- _WHAT YOU NEED TO DO_: Render the records below as a JSON list of strings, one string per line, skipping blank lines and omitting the pictures.

[RECORD SET Boundary: Start]

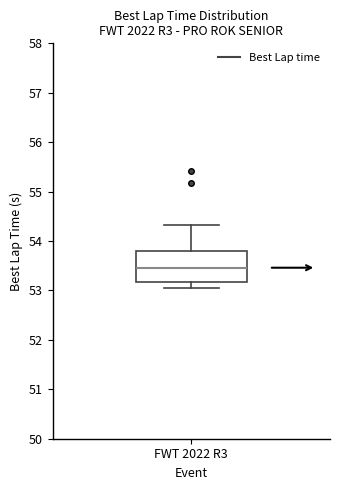

Read this box plot against the y-axis: the position of the median line, the range covered by the box, and the ends of both whiskers. The values are not printed on the chart, so give them approximately, as read against the axis.

median 53.5, box 53.2 to 53.8, whiskers 53.0 to 54.3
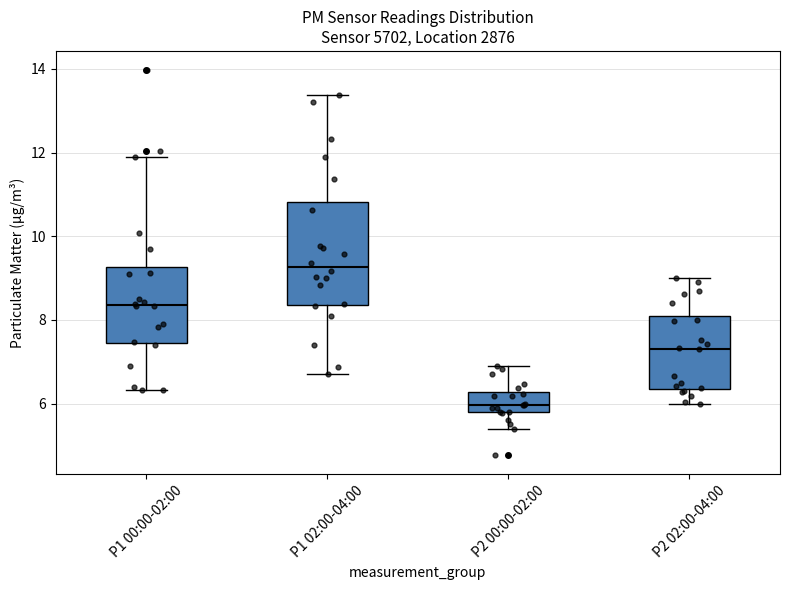

Which box is the tallest, from its lower edge to its upper edge?

P1 02:00-04:00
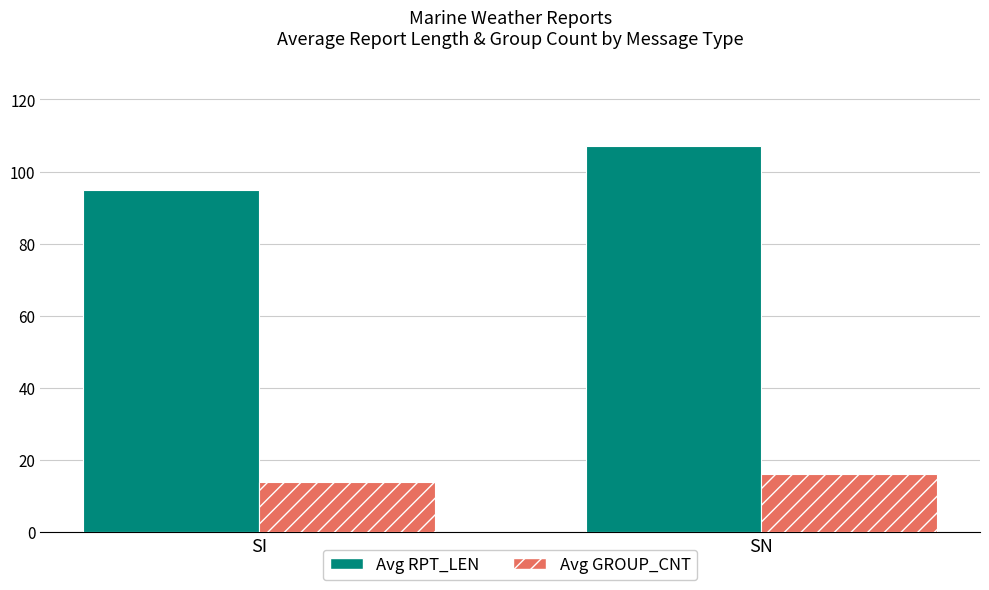

Between SI and SN, which series saw the biggest shift?

Avg RPT_LEN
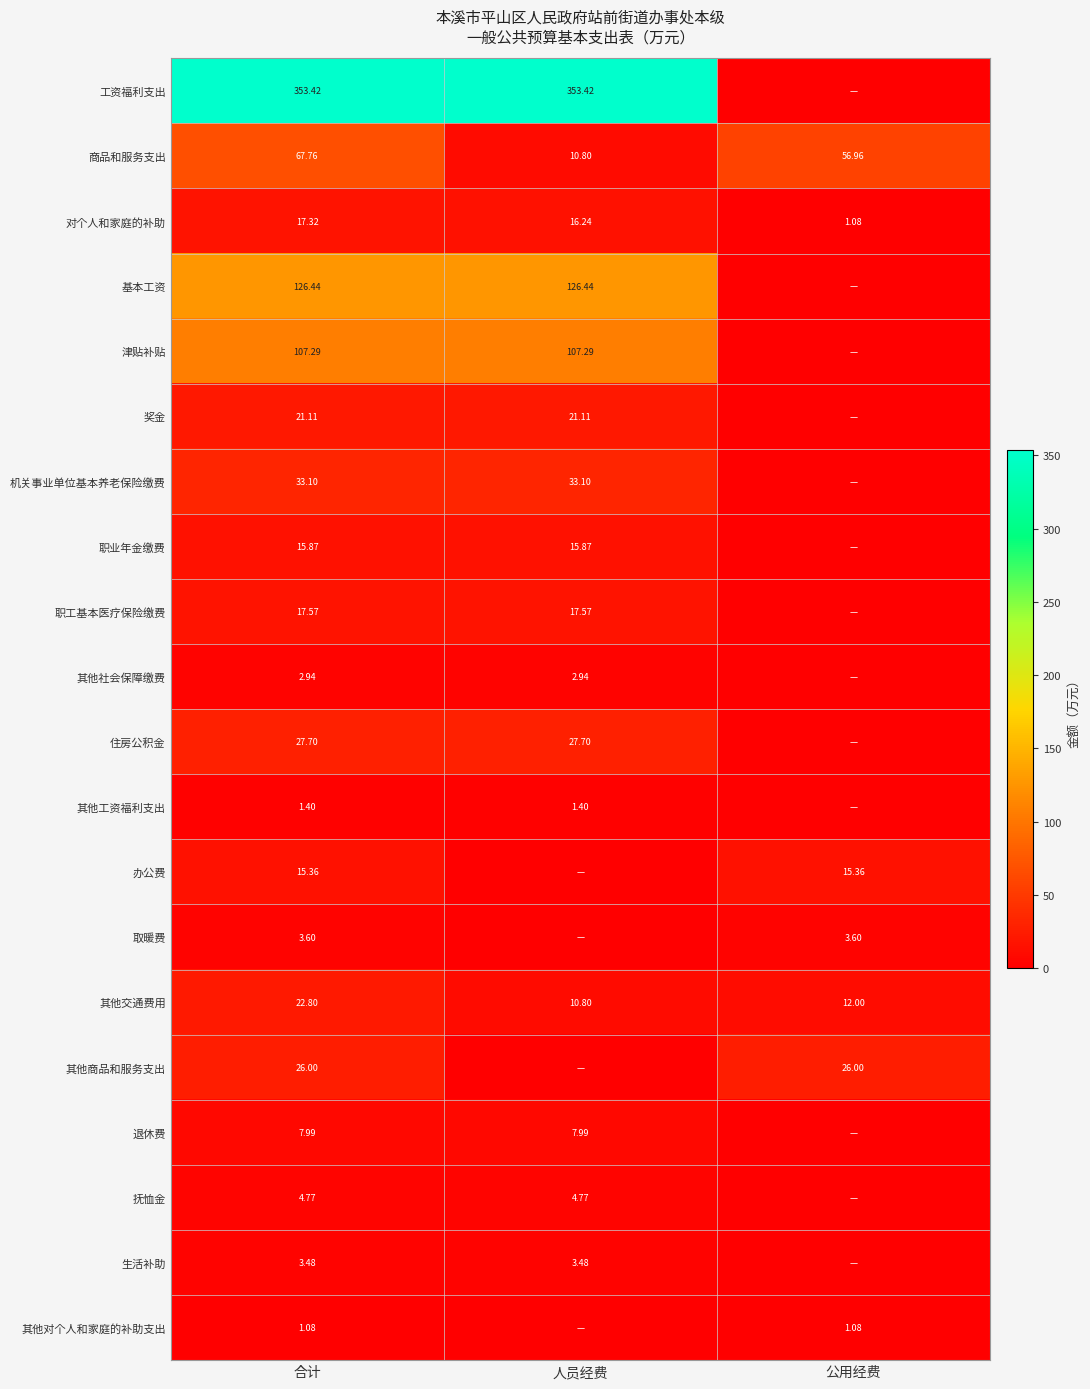

Is the value of 工资福利支出 at 合计 greater than the value of 办公费 at 合计?

Yes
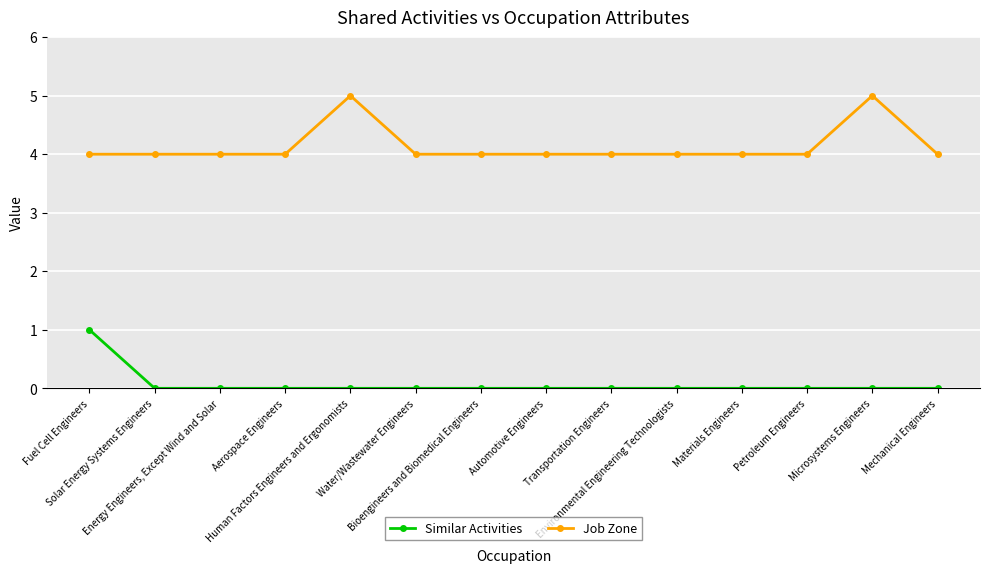

List the series in order of their overall mean, lowest first.

Similar Activities, Job Zone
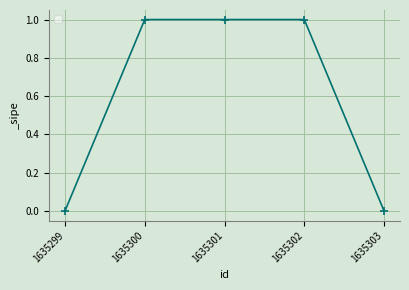

What is the value of the 2nd point from the left?

1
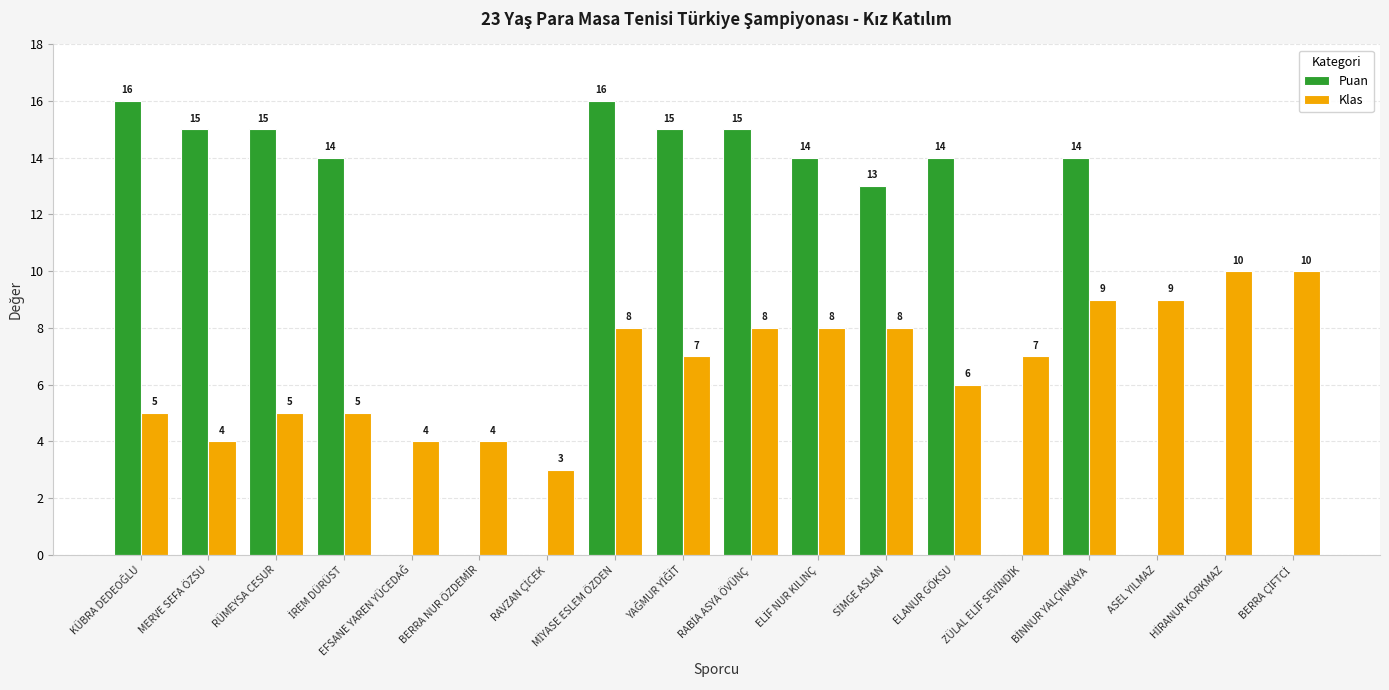

How many Klas values are between 5 and 8?

10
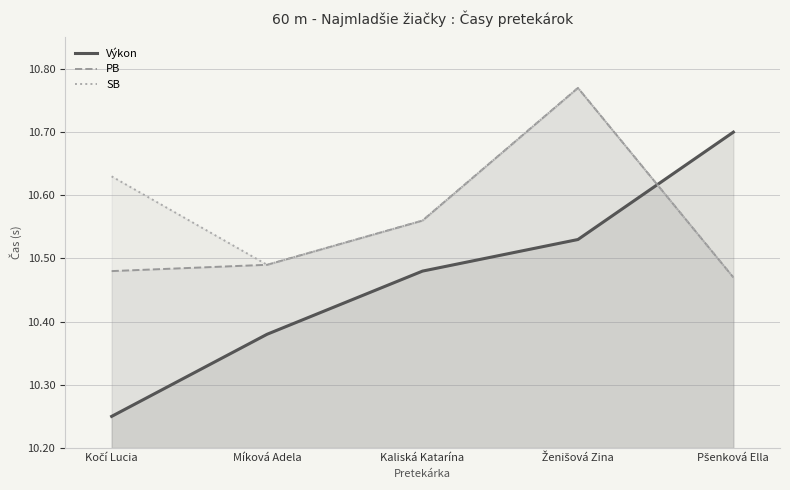

How many times do PB and Výkon cross each other?

1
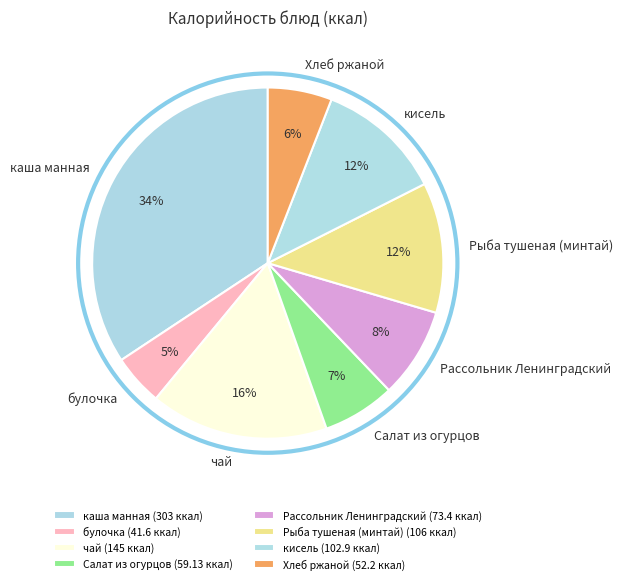

To the nearest percent, what percentage of the pie is Рыба тушеная (минтай)?

12%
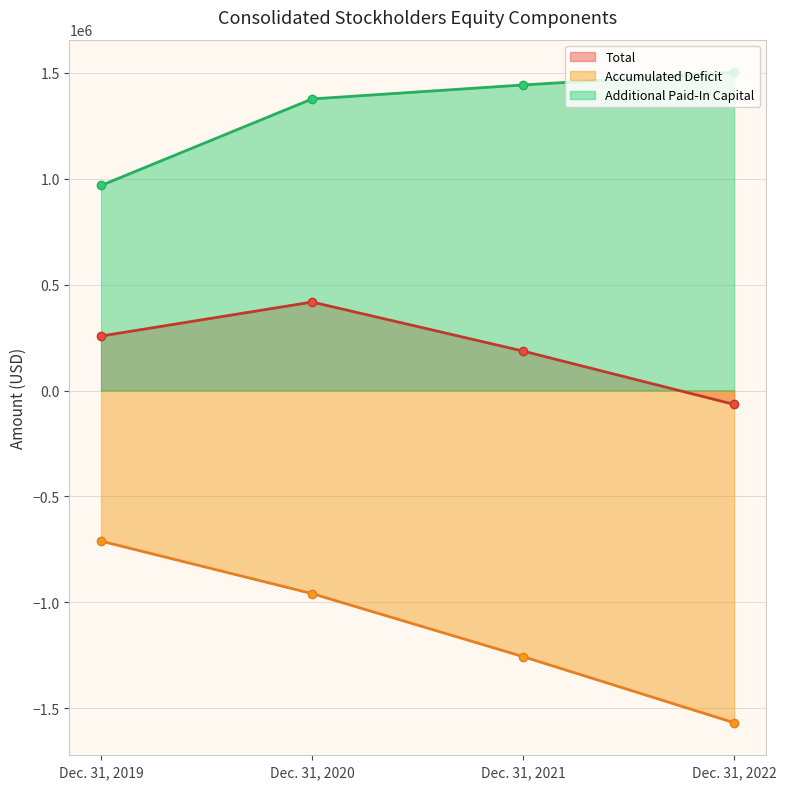

What is the value of the Accumulated Deficit point at the 3rd from the left?

-1255631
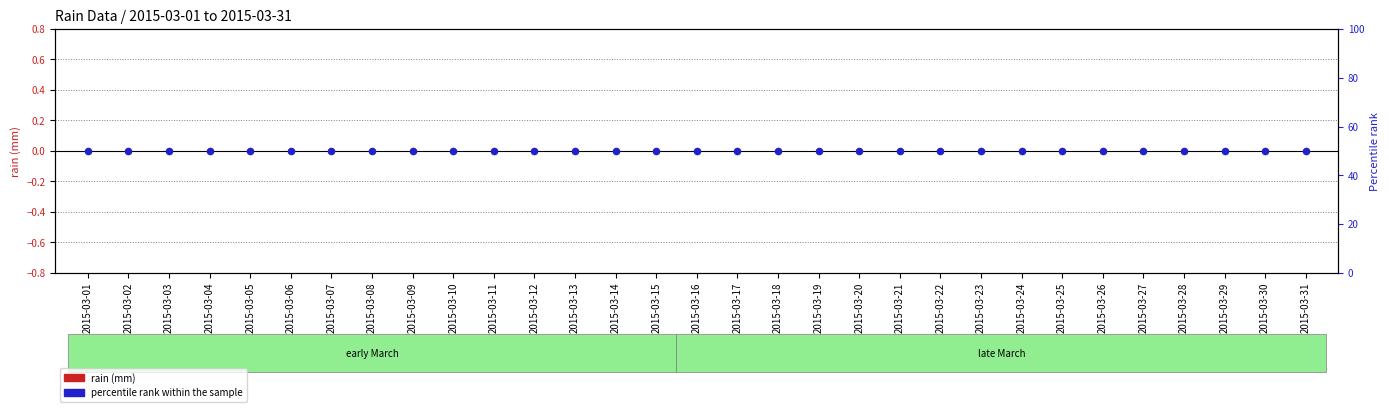

What are all the series names shown in the legend?

rain (mm), percentile rank within the sample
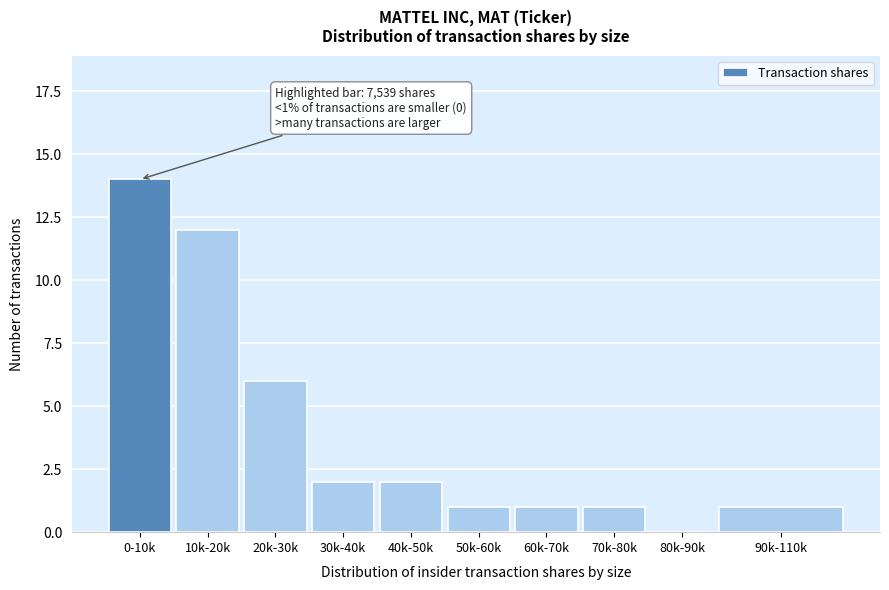

Reading left to right, transcribe all the data shown in this chart.

0-10k=14	10k-20k=12	20k-30k=6	30k-40k=2	40k-50k=2	50k-60k=1	60k-70k=1	70k-80k=1	80k-90k=0	90k-110k=1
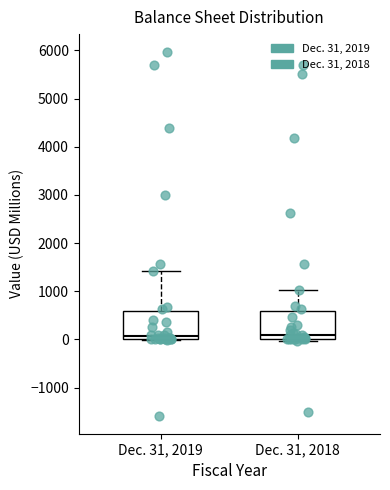

Where is the upper edge of the box for Dec. 31, 2018 on the y-axis? The values are not printed on the chart, so give them approximately, as read against the axis.

600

[RECORD SET Boundary: End]

- _ANSWER TO THIS PROBLEM_:
[
  "Read this box plot against the y-axis: the position of the median line, the range covered by the box, and the ends of both whiskers. The values are not printed on the chart, so give them approximately, as read against the axis.",
  "median 53.5, box 53.2 to 53.8, whiskers 53.0 to 54.3",
  "Which box is the tallest, from its lower edge to its upper edge?",
  "P1 02:00-04:00",
  "Between SI and SN, which series saw the biggest shift?",
  "Avg RPT_LEN",
  "Is the value of 工资福利支出 at 合计 greater than the value of 办公费 at 合计?",
  "Yes",
  "List the series in order of their overall mean, lowest first.",
  "Similar Activities, Job Zone",
  "What is the value of the 2nd point from the left?",
  "1",
  "How many Klas values are between 5 and 8?",
  "10",
  "How many times do PB and Výkon cross each other?",
  "1",
  "To the nearest percent, what percentage of the pie is Рыба тушеная (минтай)?",
  "12%",
  "What is the value of the Accumulated Deficit point at the 3rd from the left?",
  "-1255631",
  "What are all the series names shown in the legend?",
  "rain (mm), percentile rank within the sample",
  "Reading left to right, transcribe all the data shown in this chart.",
  "0-10k=14\t10k-20k=12\t20k-30k=6\t30k-40k=2\t40k-50k=2\t50k-60k=1\t60k-70k=1\t70k-80k=1\t80k-90k=0\t90k-110k=1",
  "Where is the upper edge of the box for Dec. 31, 2018 on the y-axis? The values are not printed on the chart, so give them approximately, as read against the axis.",
  "600"
]